Rapid patient-specific model development for joint replacement surgery of large acetabular defects
Associate Professor David Ackland, Department of Biomedical Engineering, Faculty of Engineering and Information Technology, The University of Melbourne
Professor Peter Lee, Department of Biomedical Engineering, Faculty of Engineering and Information Technology, The University of Melbourne
Daniel spent the first ten years of his professional life teaching snowboarding in New Zealand, Japan, and the USA, but his interest in science and engineering brought him back into education and he went on to complete a bachelor’s degree in Mechanical Engineering at the University of Liverpool, UK. After graduation, he worked as a research assistant at the university designing prototype pole climbing robots before deciding to further his career in research by starting a PhD in Biomedical Engineering at the University of Melbourne.

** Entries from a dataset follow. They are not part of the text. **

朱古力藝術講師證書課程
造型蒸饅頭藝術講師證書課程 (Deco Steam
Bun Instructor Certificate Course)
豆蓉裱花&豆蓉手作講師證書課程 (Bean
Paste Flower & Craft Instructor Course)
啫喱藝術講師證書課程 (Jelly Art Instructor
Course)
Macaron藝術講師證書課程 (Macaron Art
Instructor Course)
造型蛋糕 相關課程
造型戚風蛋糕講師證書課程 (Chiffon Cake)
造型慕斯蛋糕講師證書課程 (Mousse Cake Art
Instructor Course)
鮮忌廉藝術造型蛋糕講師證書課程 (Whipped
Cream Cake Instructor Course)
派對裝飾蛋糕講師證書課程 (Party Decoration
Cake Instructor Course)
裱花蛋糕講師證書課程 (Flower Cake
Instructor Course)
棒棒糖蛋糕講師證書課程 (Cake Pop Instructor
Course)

Daniel’s project aims to improve the understanding of the key parameters needed to ensure long-term stability of revision acetabular components used in revision total hip arthroplasty (rTHA). rTHA procedures have a poor success rate, particularly when involving large acetabular defects, and there is currently no consensus on the best treatment options. Current methods to simulate surgical procedures and implant performance can be time-consuming and difficult to perform, resulting in studies of insufficient size and scope to fully consider all factors. A rapid automated modelling pipeline utilising neural networks and finite element modelling could potentially perform much larger studies to help understand these factors and, therefore, start to improve the success rate of rTHA procedures.